İktidar ve ana muhalefet, böyle bir şeyin tartışılmasını sakıncalı bulurken, BDP ise bu görüşü olumlu buluyor. TBMM'de konuşan milletvekillerinin görüşleri şöyle:
Mehmet Sevigen (CHP İstanbul): Eline silah almamışsa terör değilse, şiddet olmaz ise bölünme olabilir... Meclis Başkanı konuşmasına dikkat etmeli. Başkanın kendi yetkilerini bilerek, konumunu bilerek, topluma nasıl mesaj vereceğine çok dikkat etmeli.
Ali Bayramoğlu (AK Parti Rize): Türkiye 783 bin km alanı ile bölünmez bütünlüğü tartışılacak bir konu değildir. Türkiye'nin içinde etnik kimlikler, bölgesel kimlikler, kendi dilini konuşması olabilir. Zaman içinde yarı başkanlık sisteminde eyalet tartışması olabilir, konu olabilir demiştir. Türkiye bölünebilir dediyse ben buna taraftar değilim.
Fatih Öztürk(AK Parti Samsun): Çok hassas dönemden geçiyoruz. Bu dönem içinde bunları söylemek ne kadar doğru bilemiyorum. Tabi bunları ne kadar konuşabiliriz, bilmiyorum.
Hamit Geylani(BDP Hakkari): Meclis Başkanı'nın mesajları çok önemlidir. Çünkü halkın özgür iradesinin temsil edildiği bir mekan olarak görmekteyiz. Ne kadar Meclis'te adalet yoksa bunun için özgürlüklere dair, yasaklara dair, ülkenin önünü açmaya yönelik tüm eylemleri destekliyoruz. Tabiî ki bütün sistemlerde kurallar vardır. Ama bütün kuralların hukuki, insani, meşru olması gerekir. Diktatörlerin de kanunları, kuralları vardır, ama meşru ve hukuki değildir. Yakın ve somut yoksa kuşkular üzerine, varsayımlar üzerine tehlike vardır demekle olmaz, bütün özgürlüklerin ve düşüncelerin açıklanması demokrasinin gereğidir. Kürdistan sözlücüğü coğrafi bir terimdir. Bu terimi ne siz ne ben icat etmemişiz, bin yıllardan beri, Atatürk bizzat bu terimi kullanmıştır. Osmanlı döneminde vardır. Kürt coğrafyasını söylemek herhangi bir bölünmeyi beraberinde taşımamaktadır. Anayasade değişmeyen maddelerin de değişmesi gerekir. Çünkü değişmeyen hiçbir şey yoktur. Tüm bu değişimler, bu ülkenin beraberliği, dirliğini, eşit koşullarda, herkesin kendi kimliği ile birlikte yaşaması temelinde olmalıdır.

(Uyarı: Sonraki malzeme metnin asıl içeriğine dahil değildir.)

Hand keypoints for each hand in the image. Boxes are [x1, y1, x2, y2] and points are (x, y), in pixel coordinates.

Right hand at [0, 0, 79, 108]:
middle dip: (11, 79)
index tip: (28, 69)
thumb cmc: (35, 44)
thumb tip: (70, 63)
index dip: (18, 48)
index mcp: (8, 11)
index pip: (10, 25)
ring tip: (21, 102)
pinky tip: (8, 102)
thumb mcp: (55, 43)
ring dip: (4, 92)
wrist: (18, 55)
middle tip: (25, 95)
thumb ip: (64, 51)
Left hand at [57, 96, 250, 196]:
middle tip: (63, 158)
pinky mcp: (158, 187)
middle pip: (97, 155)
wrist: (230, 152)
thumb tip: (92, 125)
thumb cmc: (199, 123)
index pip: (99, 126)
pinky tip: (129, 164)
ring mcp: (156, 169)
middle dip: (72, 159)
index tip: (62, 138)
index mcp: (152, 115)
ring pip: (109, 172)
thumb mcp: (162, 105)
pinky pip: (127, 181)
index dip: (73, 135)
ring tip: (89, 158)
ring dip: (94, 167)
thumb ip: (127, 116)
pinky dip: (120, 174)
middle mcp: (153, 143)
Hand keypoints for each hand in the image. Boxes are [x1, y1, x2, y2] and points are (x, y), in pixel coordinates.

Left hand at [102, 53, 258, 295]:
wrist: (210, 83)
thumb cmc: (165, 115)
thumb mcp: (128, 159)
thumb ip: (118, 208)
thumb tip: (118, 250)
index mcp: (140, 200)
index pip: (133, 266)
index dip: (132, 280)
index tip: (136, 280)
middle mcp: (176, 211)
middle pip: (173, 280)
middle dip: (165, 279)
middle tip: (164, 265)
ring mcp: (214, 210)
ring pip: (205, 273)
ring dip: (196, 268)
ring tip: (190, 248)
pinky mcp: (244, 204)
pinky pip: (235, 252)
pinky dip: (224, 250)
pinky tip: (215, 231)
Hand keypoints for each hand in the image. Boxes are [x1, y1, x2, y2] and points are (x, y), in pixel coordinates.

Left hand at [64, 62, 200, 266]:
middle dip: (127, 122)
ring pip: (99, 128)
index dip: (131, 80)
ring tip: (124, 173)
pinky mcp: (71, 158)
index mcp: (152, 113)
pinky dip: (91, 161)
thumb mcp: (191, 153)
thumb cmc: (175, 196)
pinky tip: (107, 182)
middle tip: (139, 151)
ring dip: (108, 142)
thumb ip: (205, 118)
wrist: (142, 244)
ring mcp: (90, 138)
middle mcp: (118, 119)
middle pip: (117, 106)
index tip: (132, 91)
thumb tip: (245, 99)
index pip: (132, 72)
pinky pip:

Türk dilinden başka eğitim dili olmaz, niye olmasın. 20 milyon Kürt varsa, kendi dilinde eğitim vermek istiyorsa, yetiştirmek istiyorsa bunda ne sakınca var? Lazlar, Çerkezler on kişi olur, alt yapısını hazırlar, kendi kültürünü yaşaması lazım. Vatandaşlık bağı ile bağlı olan herkes Türk'tür deniyor, ben Türk değilim, ben Türkiye Cumhuriyeti vatandaşıyım, bundan hiç rahatsızlığım da yok. Bununla onur duyuyorum. Ama Türkiye Cumhuriyeti vatandaşı Kürdüm.